Wednesday, June 20, 2012

actual vs theoretical

This month has been a very interesting month that has centered around theoretical vs actual. The month started with budget estimates and how many students we can screen. The discussion degenerated into how much theoretically can you do and how much do you expect to do. Theoretically we can do a significant number of ECGs. Our average tech can perform one screening every three to five minutes. If we assume five minutes we can do twenty ECGs per hour. Given that there are about five hours per day that we can screen during the school day and two after hours, one person can screen 140 students per day. Granted, that is a long day of standing and screening students. We usually being more people and machines to reduce the wait time and compress the screening into shorter hours. Given that we have about 20 machines our theoretical limit would be 2800 students per day. This brings us back to theoretical and actual. The largest screening we had in one day was 350. We had six machines and screeners for six hours. Even though we can do about 3000 per day, 300 is a more realistic number. If we look at it closer we didn't do that many more than a handful of times throughout the year. A number closer to 100-200 per day is a typical day. Given that we have about 180 days that kids are in school we should be able to screen 504,000. Again, that isn't practical. If we want to target screening 20,000 students and assume that we can screen about every other day on average we need to screen about 220 students at an average screening and do that about 100 times a year. Not only is this number practical but it is realistic. We can fill in some Saturdays or after school as well as extend into late summer during pre-season. Screening 20,000 students is not only theoretically possible but is in line with numbers we have generated in the past and maintained over longer periods.

A recent article in the American Heart Circulation (May 29, 2012, Volume 125, Issue 21) also generated significant discussion earlier this month.
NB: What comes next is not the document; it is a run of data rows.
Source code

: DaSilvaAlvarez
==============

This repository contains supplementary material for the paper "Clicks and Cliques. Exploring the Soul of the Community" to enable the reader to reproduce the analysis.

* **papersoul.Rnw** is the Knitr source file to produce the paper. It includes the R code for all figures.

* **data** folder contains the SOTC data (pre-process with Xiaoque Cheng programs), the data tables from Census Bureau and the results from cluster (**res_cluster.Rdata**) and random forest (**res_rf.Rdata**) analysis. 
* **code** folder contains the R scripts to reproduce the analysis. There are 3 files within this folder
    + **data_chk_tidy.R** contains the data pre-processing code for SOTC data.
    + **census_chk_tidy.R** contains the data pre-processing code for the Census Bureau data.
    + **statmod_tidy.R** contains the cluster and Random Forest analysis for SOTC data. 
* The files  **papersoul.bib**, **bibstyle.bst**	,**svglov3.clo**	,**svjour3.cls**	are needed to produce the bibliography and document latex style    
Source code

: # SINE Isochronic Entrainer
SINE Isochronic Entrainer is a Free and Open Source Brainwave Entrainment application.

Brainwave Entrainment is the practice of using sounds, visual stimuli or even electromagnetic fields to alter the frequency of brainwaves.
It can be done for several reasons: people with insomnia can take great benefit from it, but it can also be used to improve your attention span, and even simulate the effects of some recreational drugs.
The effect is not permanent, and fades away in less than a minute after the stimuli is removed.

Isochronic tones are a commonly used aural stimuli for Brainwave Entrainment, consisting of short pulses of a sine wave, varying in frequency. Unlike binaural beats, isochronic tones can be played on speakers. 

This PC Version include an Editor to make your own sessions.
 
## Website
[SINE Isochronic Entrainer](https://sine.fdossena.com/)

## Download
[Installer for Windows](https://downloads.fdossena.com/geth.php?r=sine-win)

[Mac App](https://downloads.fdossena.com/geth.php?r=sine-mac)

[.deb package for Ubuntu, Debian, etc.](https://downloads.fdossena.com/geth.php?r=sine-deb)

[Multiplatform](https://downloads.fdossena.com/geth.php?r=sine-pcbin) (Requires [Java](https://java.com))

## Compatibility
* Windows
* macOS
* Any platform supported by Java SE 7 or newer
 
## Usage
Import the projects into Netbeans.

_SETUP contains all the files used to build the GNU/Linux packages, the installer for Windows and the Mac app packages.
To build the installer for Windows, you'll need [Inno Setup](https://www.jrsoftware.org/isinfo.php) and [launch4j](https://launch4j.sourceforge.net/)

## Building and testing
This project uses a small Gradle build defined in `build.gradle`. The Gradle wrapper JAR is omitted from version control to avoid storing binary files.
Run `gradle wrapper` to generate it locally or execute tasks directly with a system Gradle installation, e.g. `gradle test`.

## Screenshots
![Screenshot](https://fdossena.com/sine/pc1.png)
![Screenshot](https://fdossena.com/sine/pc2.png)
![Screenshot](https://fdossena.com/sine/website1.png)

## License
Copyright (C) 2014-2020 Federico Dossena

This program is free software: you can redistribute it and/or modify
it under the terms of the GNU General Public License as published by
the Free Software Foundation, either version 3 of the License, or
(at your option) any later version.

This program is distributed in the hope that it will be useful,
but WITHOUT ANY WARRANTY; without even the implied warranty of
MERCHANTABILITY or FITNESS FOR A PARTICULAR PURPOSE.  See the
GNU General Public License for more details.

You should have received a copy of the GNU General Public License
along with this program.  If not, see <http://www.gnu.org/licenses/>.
The article from Tufts University talks about the cost effectiveness of screening high school students using simulation models and assumptions drawn from existing literature. The simulation shows that the cost per life-year saved ranges from $91,000 to $204,000. Given that we screen students and follow what actually happens to them we decided to compare the theoretical against actual. We have screened just over 20,000 students and cleared 95% of them with an ECG test that we charge $15 per student. If you assume that a follow up exam is $300 for a doctor visit and limited echo and $900 for someone flagged as high risk, the cost of screening comes out to $300K for healthy patients, $268K for follow up patients and $39.6K for high risk patients. If you further assume that 80% of all high risk and follow up patients are cleared and can be treated with medication, the remaining 20% represent an additional cost of $357K of treatment with continued care and long term medication and $352K for surgical correction (9 students at $40K per surgery). Two of the high risk students had heart transplants at a cost of $1.5M each.

Our actual numbers show that screening 20,000 students cost $300K with the burden being on the parents who wanted screening. The remaining $268K and $39.6K was split by the insurance companies and the parents. For the 18 students that have heart issues that do not require surgery but have heart issues the $107K cost is split by the insurance companies and parents. For the 11 students that had corrective surgery the $352K for minor surgeries and $3M for heart transplants were effectively paid for by insurance.

If we include the two students that had heart transplants the cost per life saved for the program is $388K. If we assume that the 11 that had surgery would have died before they were 30 and they will now live to be 75, the cost per life-year saved is $8,600 (dividing 388K by 45 years of additional life). If we drop out the two heart transplants the cost per life saved is $150K or $3.3K per life-year saved assuming that the 9 students live an additional 45 years due to the surgery. If we assume that the student lives an additional ten years this still results in $38K per life-year saved and $15K per life-year saved without the heart transplants.

Actual vs theoretical is a good discussion. When we are talking about actual lives saved and actual screening of students, simulations and extrapolations are not good enough. Having 11 kids that have gone through surgery, two major and nine minor, and 179 that have heart issues that are being treated early in their lives can not be ignored. Ask any of these 190 students if they think that screening is worthwhile and I think that every one of them and their parents will say yes. We can talk about life years saved and was a life saved or did we just postpone something but improving the lives of these 190 students is significant. Confirming that the remaining 19,810 students don't have heart problems is equally significant. Our stance is that affordable screening works. Eight years of screening with confirmation from multiple Cardiologists that the 190 students that have gone through this program and been identified as someone with a heart issue that needs treatment can not be discounted despite what a simulator or extrapolation from other publications tells you.